I actally much prefer Chinese pasembur over its spicier Indian cousin, like the ones served at Edgecumbe Road, Padang Brown or Fort Cornwallis - all having the best renditions of Indian passembur or Indian rojak in Penang.
The Chinese pasembur stall:
- Curry mee - this is the typical Penang rendition of curried noodles. Each city in Malaysia and Singapore has its own rendition of the curry noodles: in Ipoh, the curry noodles are heavily-flavoured using Indian curry spices, oftentimes served tpped with crisp-skinned roast pork and BBQ “char-siu” pork besides poached chicken-meat; in Kuala Lumpur, curry noodles will contain curried chicken, eggplant, long beans and tofu puffs; whereas in Singapore, curry noodles are slathered in a coconut-rich chicken-and-potato curry.
Penang’s curry noodles is usually a mix of yellow Hokkien wheat noodles and thin rice noodles (beehoon) in a light salty-savoury coconut-scented soup, garnished with pig’s blood cubes, shrimps, blood cockles (similar to the ones used for Singapore Katong laksa), cuttlefish and tofu puffs.
Cecil Street Market has two curry noodles stalls - we tried both and prefered the second stall listed below:
5a) Curry mee #1 - lots of ingredients, but the soup did not have the classic Penang curry mee flavours and had a pungent lemongrass smell/taste which I think do not belong to this category of noodle dish. The dollop of chili spice - which make-or-break a Penang curry noodle dish - is not too bad: piquant and aromatic.
Curry mee stall #1
5b) Curry mee #2 - this version got its flavours down pat. Love it.
Curry mee stall #2
- Cecil Street Market is also where one finds perhaps one of the most famous roast pork/BBQ pork stalls in George Town: May Yong. Come and buy some of its crispy-skinned roast pork (“sio bak”), caramelised BBQ pork (“char siew”), Chinese sausages (“lup cheong”) or grilled pork jerky (“bak kwa”).

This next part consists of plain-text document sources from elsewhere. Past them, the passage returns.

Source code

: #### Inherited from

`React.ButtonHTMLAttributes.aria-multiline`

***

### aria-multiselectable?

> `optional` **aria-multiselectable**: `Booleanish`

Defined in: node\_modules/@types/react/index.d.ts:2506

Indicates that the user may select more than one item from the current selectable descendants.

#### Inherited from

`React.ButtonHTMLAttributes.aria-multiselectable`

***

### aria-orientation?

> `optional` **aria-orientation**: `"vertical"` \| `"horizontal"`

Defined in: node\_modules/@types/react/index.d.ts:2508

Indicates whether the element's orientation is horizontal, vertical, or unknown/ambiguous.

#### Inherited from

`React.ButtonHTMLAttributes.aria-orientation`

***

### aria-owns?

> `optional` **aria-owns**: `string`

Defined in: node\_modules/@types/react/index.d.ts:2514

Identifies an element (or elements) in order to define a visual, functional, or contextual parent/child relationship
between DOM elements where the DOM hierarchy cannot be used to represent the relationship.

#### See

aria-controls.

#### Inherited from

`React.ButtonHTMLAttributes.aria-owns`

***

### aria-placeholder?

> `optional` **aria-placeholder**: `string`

- For traditional Nyonya kuehs (sweetmeats), there are two competing rival kueh stalls located side-by-side. Besides the usual steamed kuehs (similar in texture to Thai “khanom”), the stalls also offer curry puffs, steamed savoury taro pudding, etc.
- The Southern Chinese loved to have steamed white rice (instead of noodles as in the case of Northern Chinese) with dishes for lunch. Penang’s largely Hokkien (Fujianese) Chinese populace, together with Teochew, Hakka, Cantonese, Hainanese and Foochow Chinese are all Southern Chinese - so "economy rice"stalls, so-called as they offer plate lunches where one chooses side-dishes to be piled atop a plate of rice, are perhaps the busiest stalls at lunch time. There are two stalls at Cecil Street Market which does bustling business.
Economy rice stall #1:
Economy rice stall #2, which also offers Teochew rice porridge, served from an earthenware urn:
Cecil Street Market opens throughout the day, but the best time is probably between 9am and 12 noon, when most of the stalls are operating at full steam, but the peak breakfast and lunch crowds are not present.
Cecil Street Market (七条路巴刹)
40-48, Lebuh Cecil (Cecil Street)
10300 George Town
Operating hours: 7.30am - 7pm, daily.